27/04/2016 10:18 EDT | Actualisé 27/04/2016 10:25 EDT
Peter Dazeley via Getty Images
Pile of CV's with pen and glasses.

Il est des CV qui ne peuvent laisser indifférent. Dans le sien, Johannes Haushofer a décidé de n'y inscrire que ses échecs. Ce professeur assistant en psychologie de Princeton explicite ce choix dans la partie haute de son CV, celle qui sert normalement à résumer ses compétences et à valoriser ses traits de caractère:

"De toutes les choses que j'ai essayées, beaucoup ont échoué, mais ces échecs sont souvent invisibles, alors que les succès se voient. J'ai remarqué que cela donnait aux autres l'impression que tout fonctionnait très bien pour moi. En conséquence, ils ont plus de chances d'attribuer leurs échecs à eux-mêmes, plutôt qu'au fait que le monde est imprévisible, qu'une candidature est un acte totalement hasardeux, et que les comités de sélections et d'arbitrages peuvent être dans un mauvais jour. Ce CV de mes erreurs est une tentative pour équilibrer cette fausse impression et apporter de nouvelles perspectives.

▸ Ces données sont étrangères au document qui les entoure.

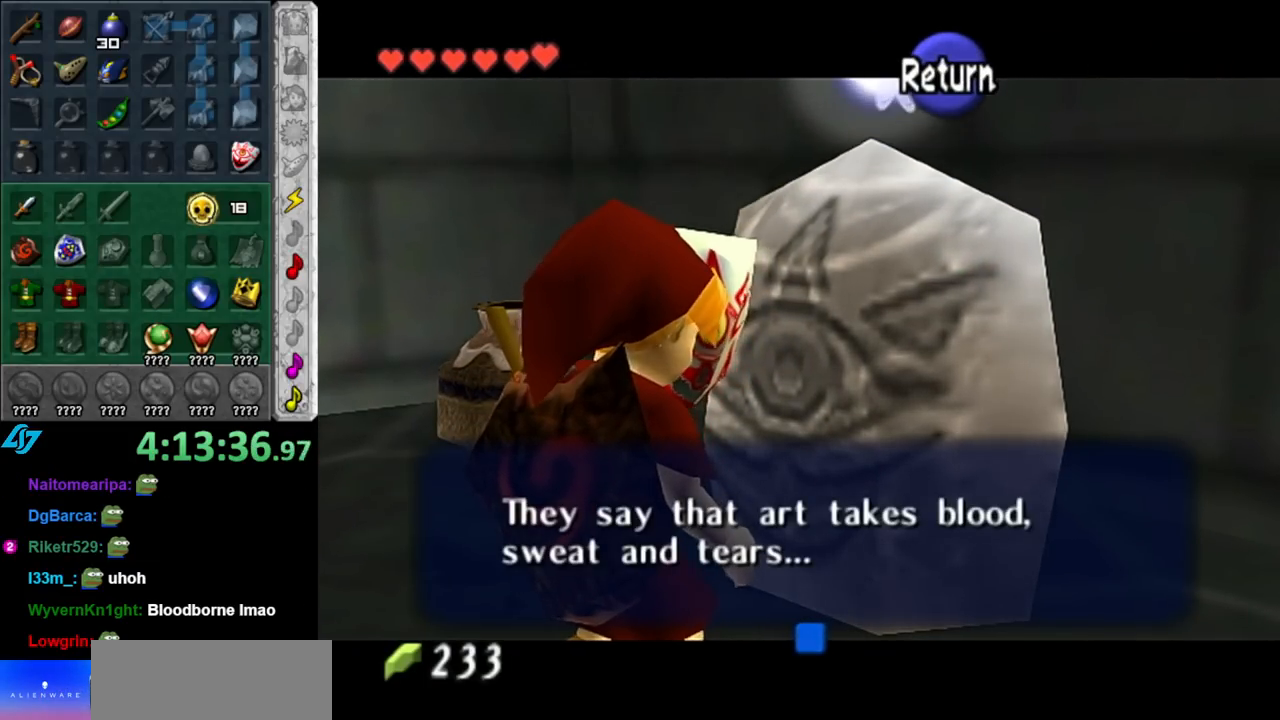
{"buttons": [], "left_stick": "center", "right_stick": "center", "events": []}
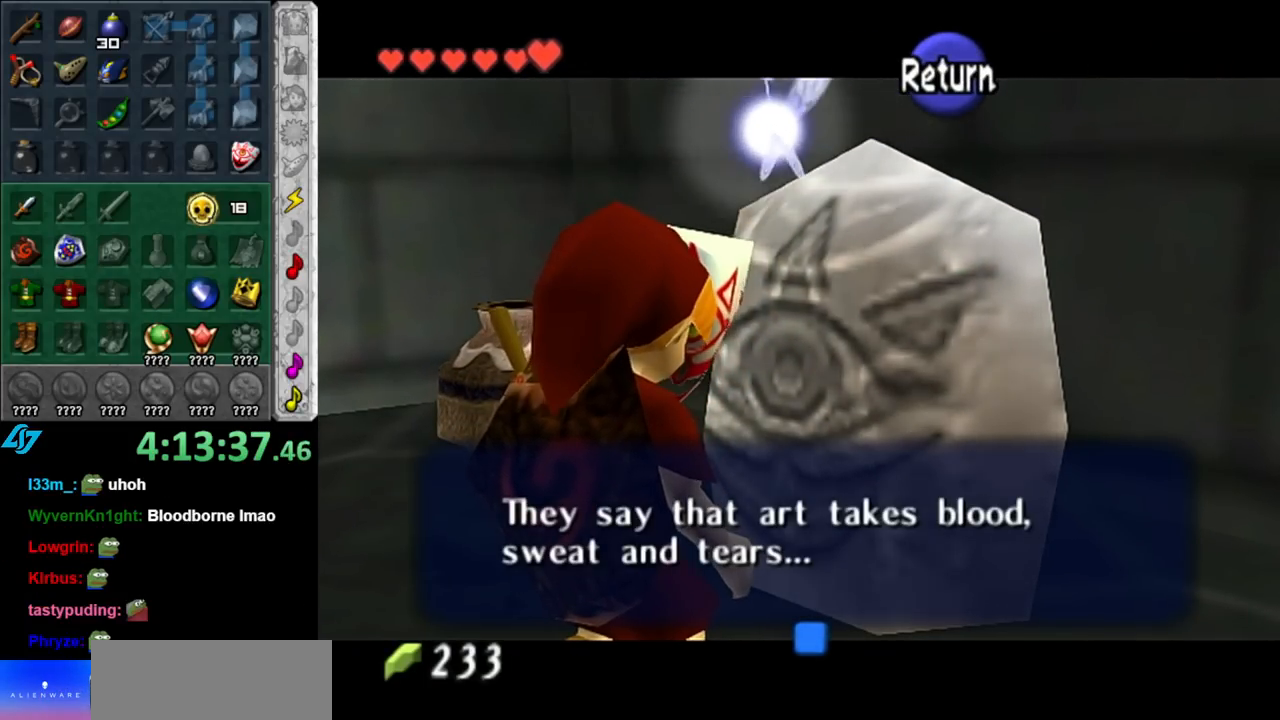
{"buttons": [], "left_stick": "center", "right_stick": "center", "events": [[350, "A", "down"], [500, "A", "up"]]}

Il ajoute également une précision:

"Cette idée n'est pas mienne, je la dois à un superbe article paru dans la revue Nature, écrit par Melanie I. Stefan, maître de conférences à l'Ecole de sciences biomédicales de l'université d'Edimbourg."

"(...) Ce CV est par nature incomplet, il a été écrit de mémoire et omet sans doute beaucoup de choses. Alors, s'il est plus court que le vôtre, c'est probablement parce que vous avez une meilleure mémoire, ou que vous êtes meilleur dans votre volonté d'essayer."

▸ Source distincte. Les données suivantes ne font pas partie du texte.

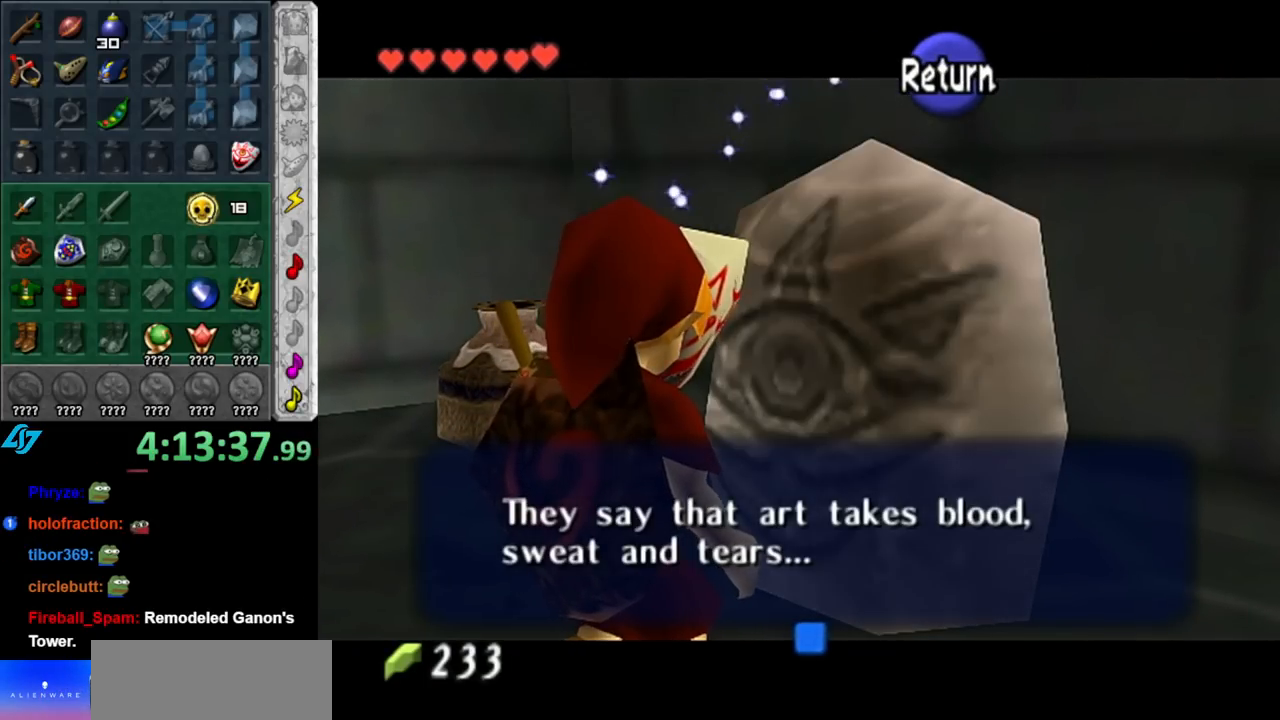
{"buttons": [], "left_stick": "right", "right_stick": "center", "events": [[33, "left_stick", "down-right"], [350, "left_stick", "right"]]}
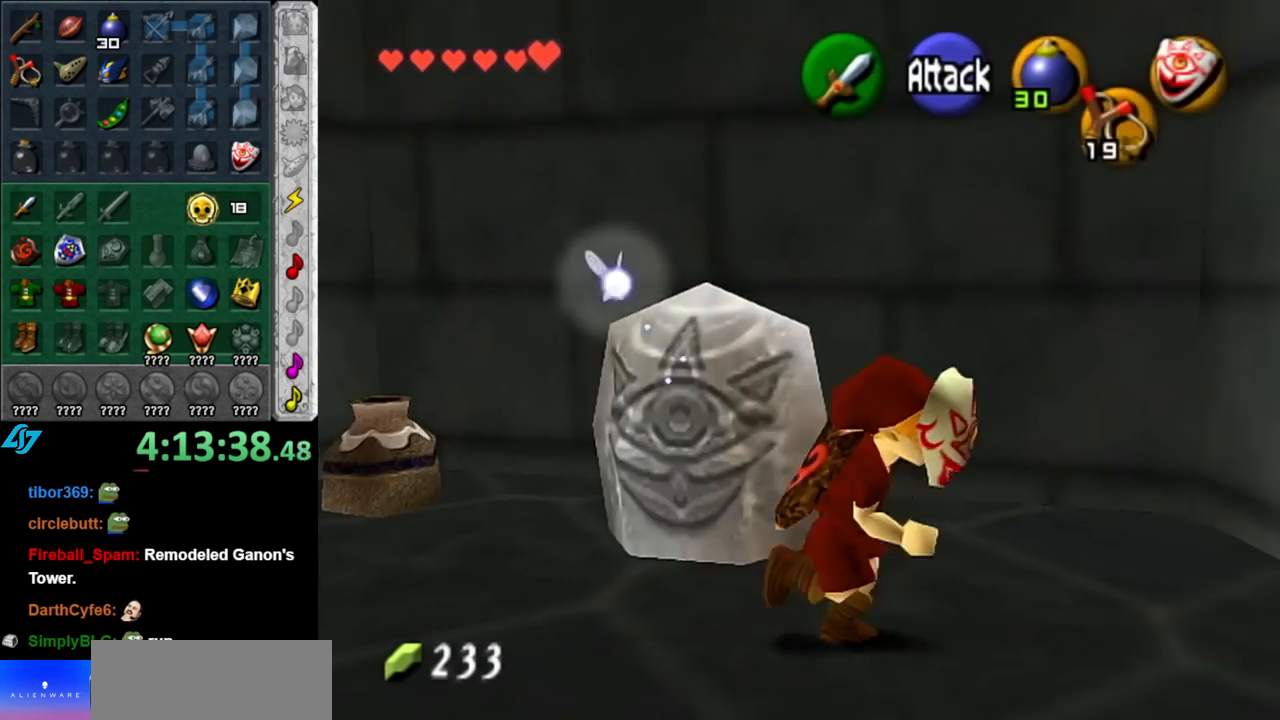
{"buttons": ["R1"], "left_stick": "down-right", "right_stick": "center", "events": [[133, "left_stick", "center"], [150, "B", "down"], [250, "R1", "down"], [350, "B", "up"], [467, "left_stick", "down-right"]]}
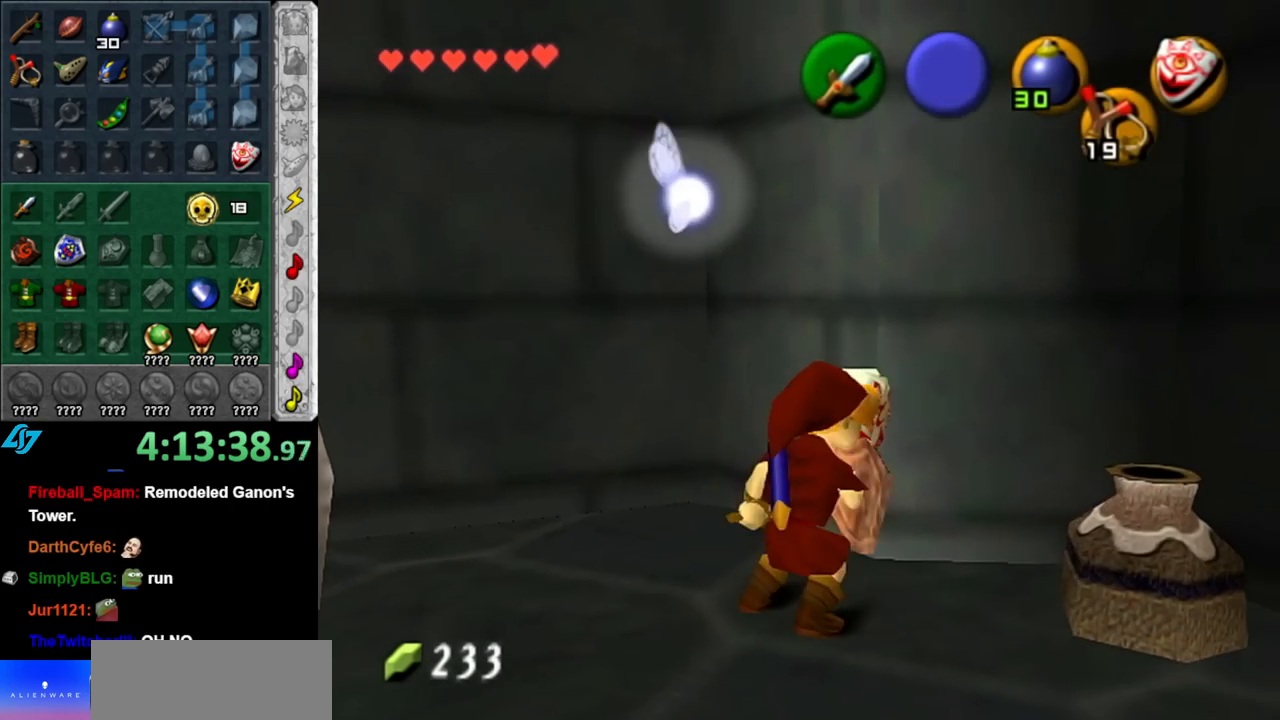
{"buttons": ["B", "R1"], "left_stick": "center", "right_stick": "center", "events": [[67, "R1", "up"], [117, "left_stick", "right"], [283, "R1", "down"], [367, "B", "down"], [400, "left_stick", "center"]]}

Sur la page de présentation du professeur, il propose d'accéder à son CV classique et juste en-dessous à son CV d'erreurs. De rares exemples de CV des échecs existent comme celui-ci.

curriculum vitae

Dans le corps du CV, il liste donc les programmes académiques qu'il n'a pas pu intégrer, les postes universitaires qu'il n'a pas obtenus, les bourses et récompenses qui lui ont échappées, les articles que les journaux n'ont pas voulu publier, et les dotations de recherche qui lui sont passées sous le nez.

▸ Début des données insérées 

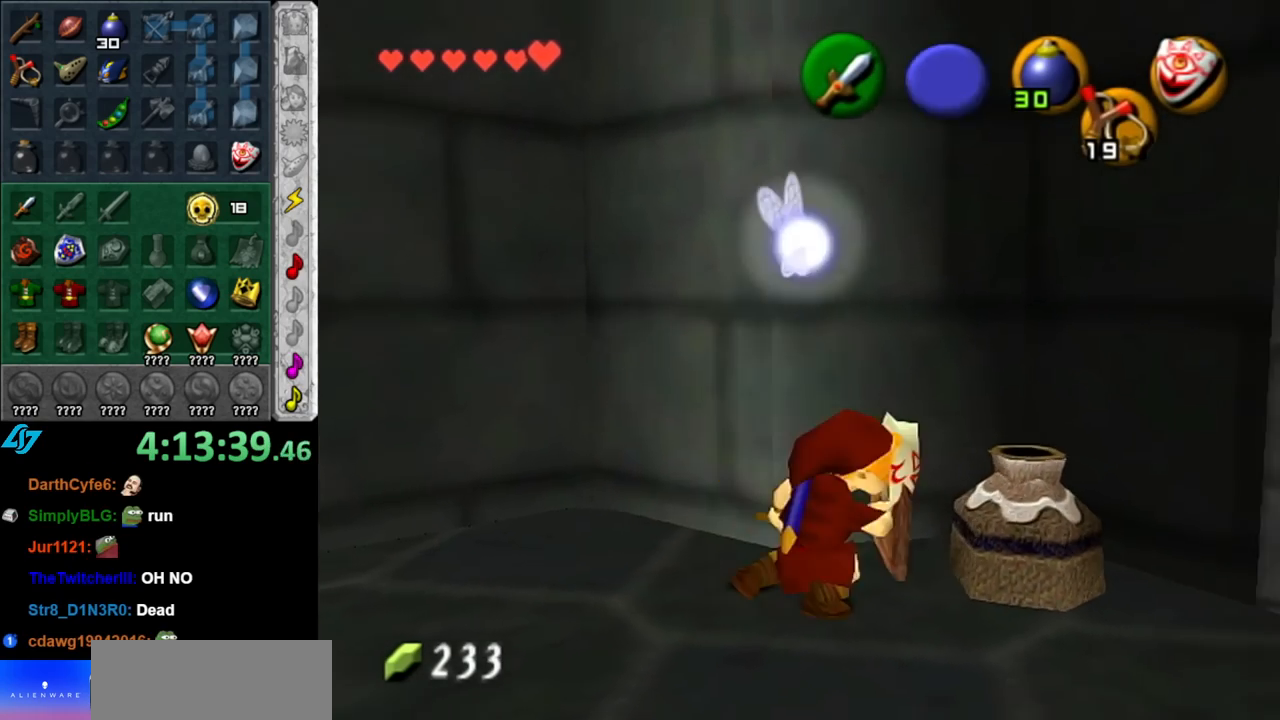
{"buttons": [], "left_stick": "down-right", "right_stick": "center", "events": [[67, "B", "up"], [117, "R1", "up"], [217, "left_stick", "down-right"]]}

Une pratique à manier avec précaution ...

Alors, courageux ou téméraire M. Haushofer ? Pour la coach et psychologue du travail au sein du cabinet Actencia, Noémie Le Menn, "l'idée est bonne, elle lui permet de se différencier des autres. Il démontre qu'il a conscience de ses erreurs".

"Aux Etats-Unis, continue la coach, on ne stigmatise pas l'erreur, on valorise la culture de la seconde chance. Quand les enfants se trompent, on leur dit que ce n'est pas grave, et on renforce leurs succès. Ainsi, ils sont meilleurs en prise de parole par exemple".

Et la coach prévient : "L'humour est à manier avec beaucoup, beaucoup de précautions."